## What you need to do
A – In the 3D printer assembly text, condense the paragraph beginning "There are several obvious advantages of self-assembly" into a short list that keeps its main facts.
B – Duplicate the lines in the records starting at the line that contains "In 2009, a person" and ending at the line that contains "field of cryptoeconomics.", including both of those lines.

## Page extract
━━━━

In short, there are three cases to consider a finished assembly:
- when you plan to print not much and rarely;
- when print accuracy is critical;
- you need to print molds for mass production of parts.
There are several obvious advantages of self-assembly. The first and most important is cost. Buying all the necessary components will cost you a maximum of a couple of hundred dollars. In return, you will receive a complete 3D printing solution with the quality of manufactured products acceptable for domestic needs. The second advantage is that by assembling the printer yourself, you will understand the principles of its design and operation. Believe me, this knowledge will be useful to you during the operation of even an expensive ready-made solution - any 3D printer needs to be serviced regularly, and it can be difficult to do this without understanding the basics.
The main disadvantage of assembly is the need for a large amount of time. I spent about 150 hours on my first build.
What you need to assemble the printer yourself
The most important thing here is the presence of desire. As for any special skills, then, by and large, in order to assemble your first printer, the ability to solder or write code is not critical. Of course, understanding the basics of radio electronics and basic skills in the field of mechanics (that is, "straight hands") will greatly simplify the task and reduce the amount of time that needs to be spent on assembly.
Also, to start we need a mandatory set of parts:
- Extruder is the element that is directly responsible for printing, the print head. There are many options on the market, but for a budget build, I recommend the MK8. Of the minuses: it will not be possible to print with plastics that require high temperatures, there is noticeable overheating during intensive work, which can damage the element. If the budget allows, then you can look at MK10 - all the minuses are taken into account there.
- Processor board. The familiar Arduino Mega is well suited. I didn't notice any downsides to this solution, but you can spend a couple of dollars more and get something more powerful, with a reserve for the future.
- Control board. I'm using RAMPS 1.4 which works great with the Arduino Mega. A more expensive but more reliable board is Shield, which already combines a processor board and a control board. In modern realities, I recommend paying attention to it. In addition to it, you need to purchase at least 5 microstep stepper motor controllers, for example - A4988. And it's better to have a couple of these in stock for replacement.
- Heated table. This is the part where the printed element will be located. Heating is necessary due to the fact that most plastics will not adhere to a cold surface. For example, for printing with PLA plastic, the required surface temperature of the table is 60-80°C, for ABS - 110-130°C, and for polycarbonate it will be even higher.
There are also two options for choosing a table - cheaper and more expensive. Cheaper options are essentially printed circuit boards with preheated wiring. To operate on this type of table, you will need to put borosilicate glass, which will scratch and crack during operation. Therefore, the best solution is an aluminum table.
- Stepper motors. Most models, including the i2 and i3, use NEMA 17 size motors, two for the Z axis and one each for the X and Y axes. Finished extruders usually come with their own stepper motor. It is better to take powerful motors with a current in the motor winding of 1A or more, so that there is enough power to lift the extruder and print without skipping steps at high speed.
- Basic set of plastic fasteners.

━━━━

## Source material

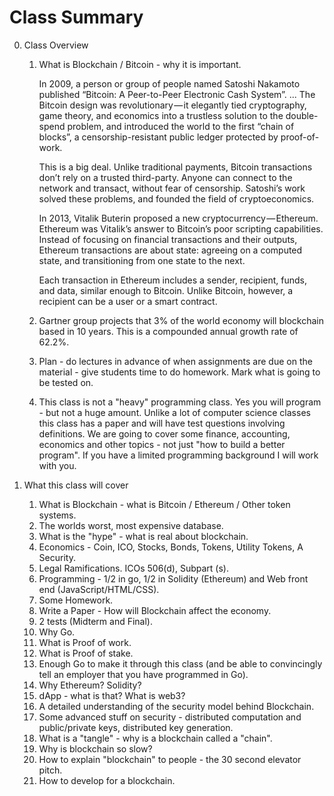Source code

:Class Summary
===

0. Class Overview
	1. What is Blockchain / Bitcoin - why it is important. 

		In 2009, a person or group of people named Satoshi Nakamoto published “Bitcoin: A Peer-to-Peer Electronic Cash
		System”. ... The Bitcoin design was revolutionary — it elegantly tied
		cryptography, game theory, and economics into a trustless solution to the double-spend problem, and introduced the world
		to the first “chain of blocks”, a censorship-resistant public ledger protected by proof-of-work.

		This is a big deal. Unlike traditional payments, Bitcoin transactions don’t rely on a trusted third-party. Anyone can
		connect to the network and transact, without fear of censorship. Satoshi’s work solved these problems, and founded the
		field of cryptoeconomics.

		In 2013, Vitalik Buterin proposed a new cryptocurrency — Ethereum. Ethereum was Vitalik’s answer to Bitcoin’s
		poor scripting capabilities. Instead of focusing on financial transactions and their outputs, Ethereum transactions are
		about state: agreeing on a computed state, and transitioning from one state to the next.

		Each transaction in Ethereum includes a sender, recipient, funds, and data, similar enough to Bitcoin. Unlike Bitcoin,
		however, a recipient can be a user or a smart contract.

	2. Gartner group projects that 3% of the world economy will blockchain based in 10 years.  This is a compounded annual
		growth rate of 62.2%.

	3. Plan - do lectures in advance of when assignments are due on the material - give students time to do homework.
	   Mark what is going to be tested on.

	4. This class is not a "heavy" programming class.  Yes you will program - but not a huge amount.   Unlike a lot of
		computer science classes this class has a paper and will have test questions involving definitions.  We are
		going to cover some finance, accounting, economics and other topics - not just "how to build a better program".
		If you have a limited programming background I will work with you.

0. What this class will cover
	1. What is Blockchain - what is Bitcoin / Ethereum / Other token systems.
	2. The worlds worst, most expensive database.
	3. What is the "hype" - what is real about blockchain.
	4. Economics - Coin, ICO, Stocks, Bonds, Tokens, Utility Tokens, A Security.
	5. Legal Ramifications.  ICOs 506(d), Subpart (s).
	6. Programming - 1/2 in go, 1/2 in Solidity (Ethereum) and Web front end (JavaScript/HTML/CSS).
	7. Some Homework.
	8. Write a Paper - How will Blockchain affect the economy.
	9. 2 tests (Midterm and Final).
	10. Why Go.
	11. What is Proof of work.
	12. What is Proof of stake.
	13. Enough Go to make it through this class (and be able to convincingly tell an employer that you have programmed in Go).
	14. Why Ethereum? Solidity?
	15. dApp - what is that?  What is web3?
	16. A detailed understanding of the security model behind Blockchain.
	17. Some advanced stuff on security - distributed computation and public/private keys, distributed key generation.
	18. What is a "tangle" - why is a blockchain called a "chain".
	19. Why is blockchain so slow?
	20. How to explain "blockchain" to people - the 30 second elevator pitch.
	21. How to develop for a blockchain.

━━━━

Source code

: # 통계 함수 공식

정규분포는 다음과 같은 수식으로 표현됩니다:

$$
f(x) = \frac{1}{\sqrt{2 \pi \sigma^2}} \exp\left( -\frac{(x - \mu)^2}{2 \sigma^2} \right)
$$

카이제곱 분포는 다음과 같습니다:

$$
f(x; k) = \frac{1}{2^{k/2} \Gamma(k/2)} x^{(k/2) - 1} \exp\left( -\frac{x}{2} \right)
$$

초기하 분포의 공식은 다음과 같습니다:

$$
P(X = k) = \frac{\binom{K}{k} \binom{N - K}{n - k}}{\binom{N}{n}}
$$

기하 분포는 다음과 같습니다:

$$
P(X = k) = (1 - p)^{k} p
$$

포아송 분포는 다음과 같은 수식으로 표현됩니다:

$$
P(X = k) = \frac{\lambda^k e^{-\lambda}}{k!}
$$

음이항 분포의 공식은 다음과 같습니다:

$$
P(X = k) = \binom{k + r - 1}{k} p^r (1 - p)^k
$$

━━━━

## Solutions to the exercise
A –
- Cost, the first and most important advantage: all the necessary components cost at most a couple of hundred dollars. In return you get a complete 3D printing solution whose output quality is acceptable for domestic needs.
- Understanding: building the printer yourself teaches you the principles of its design and operation. This knowledge helps even with an expensive ready-made printer, because every 3D printer needs regular servicing, which can be difficult without understanding the basics.

B –
		In 2009, a person or group of people named Satoshi Nakamoto published “Bitcoin: A Peer-to-Peer Electronic Cash
		System”. ... The Bitcoin design was revolutionary — it elegantly tied
		cryptography, game theory, and economics into a trustless solution to the double-spend problem, and introduced the world
		to the first “chain of blocks”, a censorship-resistant public ledger protected by proof-of-work.

		This is a big deal. Unlike traditional payments, Bitcoin transactions don’t rely on a trusted third-party. Anyone can
		connect to the network and transact, without fear of censorship. Satoshi’s work solved these problems, and founded the
		field of cryptoeconomics.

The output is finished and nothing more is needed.